By contrast, the core of CodeIgniter, as a small and low-level framework without features like user-authentication and content management, suffers much less from security bugs. It is anticipated that the CodeIgniter core would need to be upgraded once or twice during the life of the OU player.
Performance is very important for the OU player - it will be embedded in pages served by our Moodle-based VLE, OpenLearn and a lot of Drupal-powered sites. And it must not degrade the user-experience where its embedded.
A key differentiator for CodeIgniter and Drupal is, by default Drupal stores all its configuration, including page routing in a database, while CodeIgniter stores its configuration in PHP scripts. For a typical content-based site, Drupal can offer great flexibility. However for a web service, which as we have discussed would only use a few parts of Drupal this is a definite cost.
Checking which modules are enabled, and performing page routing using Drupal menus would presumably necessitate at least two database queries, maybe more. And this is before you have factored in queries that are specific to the OU player application.
By contrast, in CodeIgniter you have fine-grained control over each database query. And if your application is simply a front-end to other web services/ data feeds - which the OU player may become - why, you can disable the database layer entirely.
Installation and configuration
Drupal includes an installer to create the necessary database tables. Following installation there is often a period of manual configuration using Drupal’s extensive administration interface. This involves enabling and disabling core and third-party modules, enabling a theme and so on. Alternatively, a bare database, containing the configuration but no content could be packaged as part of the installation.
CodeIgniter stores its configuration in PHP scripts, and is more closely tied to the specific application. So the amount of configuration can be minimized. This simplifies configuration, making it easier to document and easier for a third party to install.
At least as far back as CodeIgniter 1.7 (and the OU player use CI 2.0), CodeIgniter’s database abstraction layer has contained drivers for MySQL, PostgreSQL, MSSQL, Oracle, ODBC and sqllite (drivers in the CodeIgniter-reactor repository on Bitbucket).
In contrast, the database abstraction layer in Drupal 6 only appears to work with MySQL and PostgreSQL, with caveats documented for Postgres (http://drupal.org/requirements#database). Drupal 7 adds support for MSSQL, SQL light and Oracle, primarily via third-party modules (http://drupal.org/project/sqlsrv).
As far as I know, at present our central IT service mostly supports Drupal 6-based sites (presumably there is a migration plan for Drupal 7, dependent on support for the OU’s supported list of third-party modules). And yet central IT is trying to discourage the use of MySQL - favouring MSSQL and Oracle.
We already use it
We also use Drupal, for iSpot, OLnet (now maintained in KMi), DISCO, our internal bug/issue tracker, IET-public (hosted by central IT), the IET intranet, and we have plans to use Drupal for a number of new/ re-worked web sites.
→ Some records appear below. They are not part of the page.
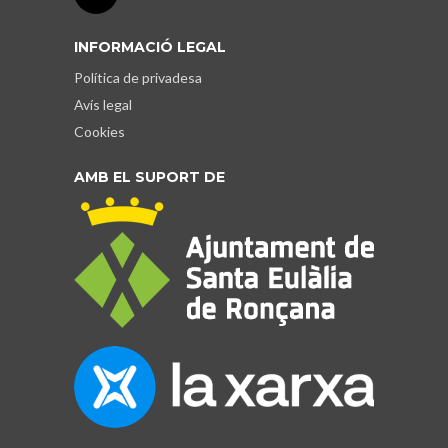
INFORMACIÓ LEGAL
Política de privadesa
Avís legal
Cookies
AMB EL SUPORT DE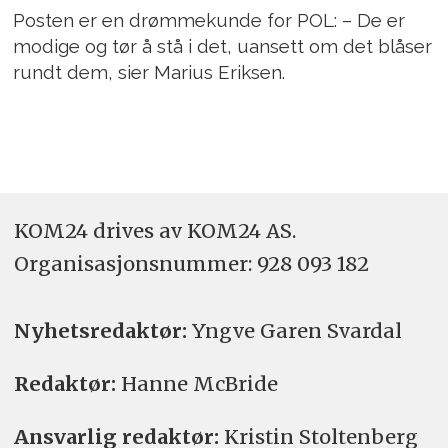
Posten er en drømmekunde for POL: – De er
modige og tør å stå i det, uansett om det blåser
rundt dem, sier Marius Eriksen.
KOM24 drives av KOM24 AS.
Organisasjons­nummer: 928 093 182
Nyhetsredaktør:
Yngve Garen Svardal
Redaktør:
Hanne McBride
Ansvarlig redaktør:
Kristin Stoltenberg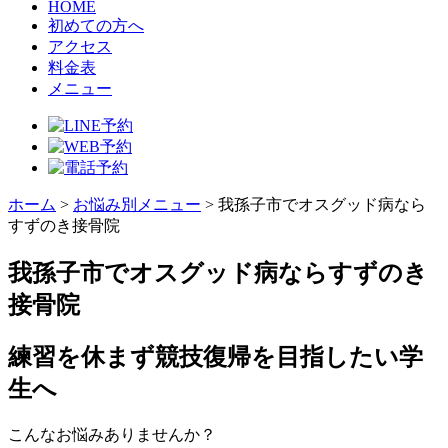
HOME
初めての方へ
アクセス
料金表
メニュー
ホーム
>
お悩み別メニュー
>
我孫子市でオスグッド病なら
すずのき接骨院
我孫子市でオスグッド病ならすずのき
接骨院
練習を休まず競技復帰を目指したい学
生へ
こんなお悩みありませんか？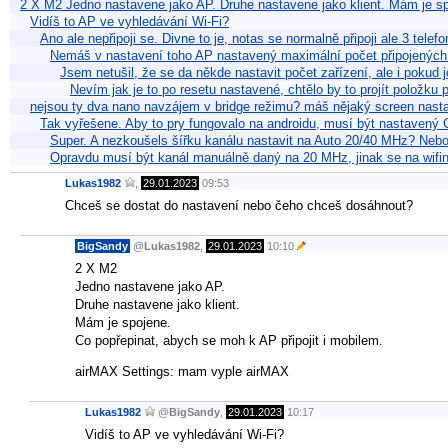
2 X M2 Jedno nastavene jako AP. Druhe nastavene jako klient. Mám je s
Vidíš to AP ve vyhledávání Wi-Fi?
Ano ale nepřipoji se. Divne to je, notas se normalně připoji ale 3 tele
Nemáš v nastavení toho AP nastavený maximální počet připojených 
Jsem netušil, že se da někde nastavit počet zařízení, ale i pokud j
Nevím jak je to po resetu nastavené, chtělo by to projít položku
nejsou ty dva nano navzájem v bridge režimu? máš nějaký screen nast
Tak vyřešene. Aby to pry fungovalo na androidu, musí být nastavený
Super. A nezkoušels šířku kanálu nastavit na Auto 20/40 MHz? Nebo
Opravdu musí být kanál manuálně daný na 20 MHz, jinak se na wifinu
Lukas1982
,
29.01.2023
09:53
Chceš se dostat do nastavení nebo čeho chceš dosáhnout?
BigSandy
@
Lukas1982
,
29.01.2023
10:10
2 X M2
Jedno nastavene jako AP.
Druhe nastavene jako klient.
Mám je spojene.
Co popřepinat, abych se moh k AP připojit i mobilem.
airMAX Settings: mam vyple airMAX
Lukas1982
@
BigSandy
,
29.01.2023
10:17
Vidíš to AP ve vyhledávání Wi-Fi?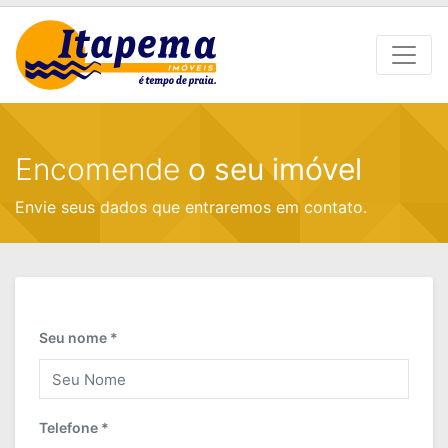
Encomende
o seu imóvel
Envie seus dados que entraremos em contato.
Seu nome *
Telefone *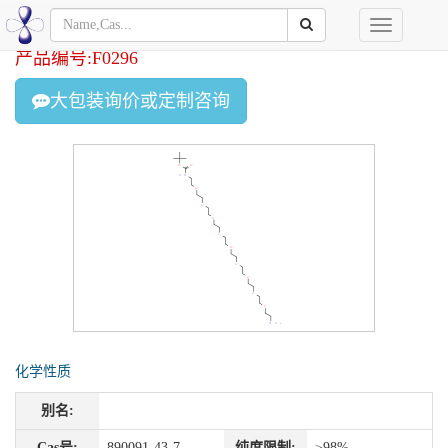
产品名称:Boc-N-amido-PEG9-Amine
Toggle
navigation
产品编号:F0296
大包装询价或定制咨询
化学性质
别名:
Cas号:
890091-43-7
纯度限制:
≥98%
In this article we have seen how the OU player benefits from using a low-level framework such as CodeIgniter. If implemented in Drupal, the player would not take advantage of many of the benefits of Drupal, and would be subject to a number of the dis-advantages.
It is in all our interests to not have a proliferation of technologies that need ongoing maintenance and support. At the same time though, there will be cases like the OU player where fine-grained and low-level control is needed.
The approach we are adopting in IET is to use Drupal where possible for straightforward content-driven sites. For projects where we want more fine-grained control, particularly over social functionality (eg. Cloudworks), or Drupal is not a good fit (OU player) we use a low-level framework.